** Opening EXERCISE INPUTS block **

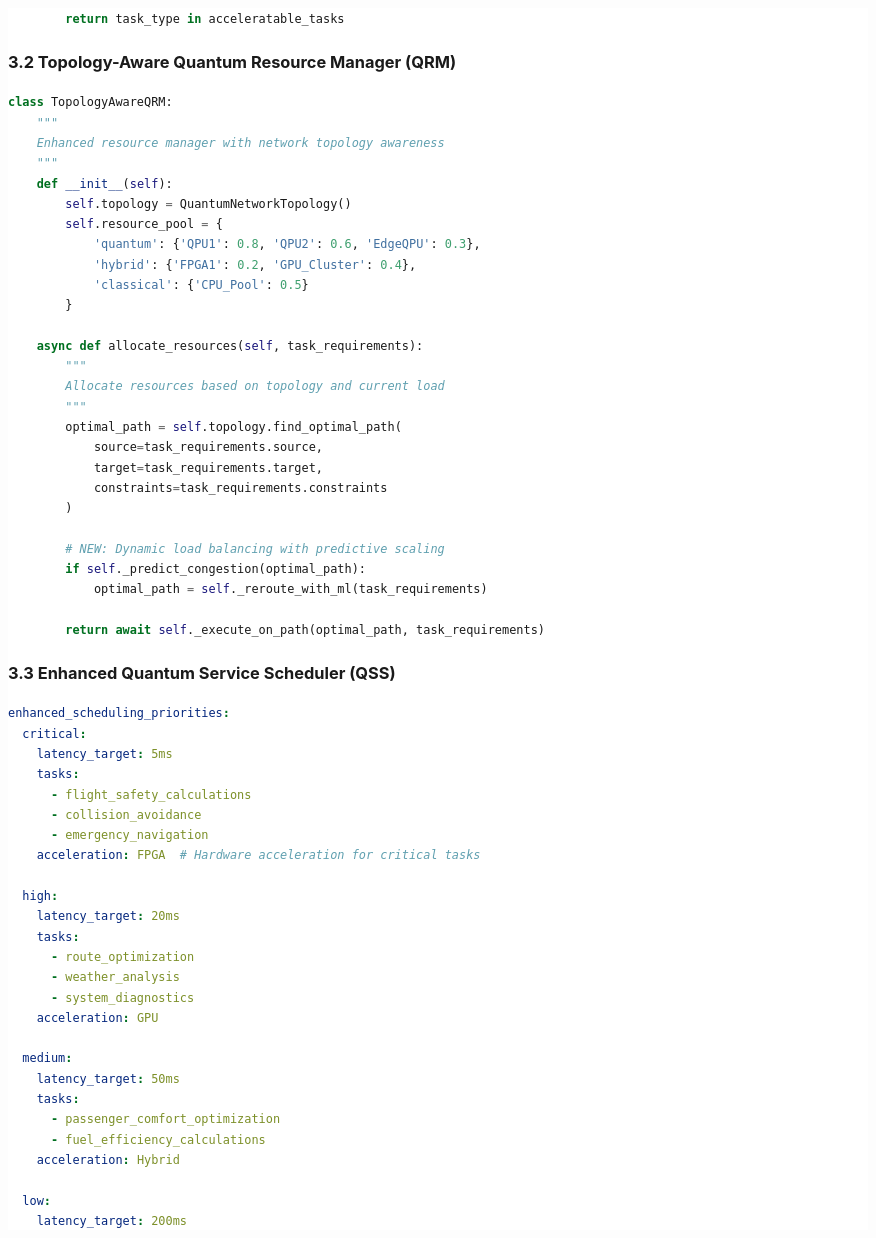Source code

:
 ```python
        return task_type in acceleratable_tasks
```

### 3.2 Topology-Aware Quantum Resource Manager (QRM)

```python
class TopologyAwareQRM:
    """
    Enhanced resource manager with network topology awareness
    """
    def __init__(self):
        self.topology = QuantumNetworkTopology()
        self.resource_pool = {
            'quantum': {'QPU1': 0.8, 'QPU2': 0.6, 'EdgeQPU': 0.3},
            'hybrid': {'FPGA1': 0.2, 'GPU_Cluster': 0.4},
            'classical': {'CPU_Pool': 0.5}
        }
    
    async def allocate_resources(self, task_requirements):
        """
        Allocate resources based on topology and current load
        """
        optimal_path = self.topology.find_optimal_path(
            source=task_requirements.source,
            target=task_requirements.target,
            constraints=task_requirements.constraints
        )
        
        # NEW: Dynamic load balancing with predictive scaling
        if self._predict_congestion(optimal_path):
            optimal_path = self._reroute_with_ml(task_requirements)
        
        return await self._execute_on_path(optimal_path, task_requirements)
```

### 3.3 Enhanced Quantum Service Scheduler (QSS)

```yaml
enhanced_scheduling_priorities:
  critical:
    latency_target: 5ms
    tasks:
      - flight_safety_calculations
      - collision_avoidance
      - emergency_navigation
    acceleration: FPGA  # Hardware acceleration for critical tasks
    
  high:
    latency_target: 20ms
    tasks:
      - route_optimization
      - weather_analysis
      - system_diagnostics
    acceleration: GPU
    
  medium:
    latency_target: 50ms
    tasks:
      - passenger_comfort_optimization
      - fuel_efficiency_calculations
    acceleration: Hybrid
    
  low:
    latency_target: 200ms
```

** Closing EXERCISE INPUTS block **

- EXERCISE -
Find and copy each line above holding "return".

- SOLUTION TO THIS PROBLEM -
        return task_type in acceleratable_tasks
        return await self._execute_on_path(optimal_path, task_requirements)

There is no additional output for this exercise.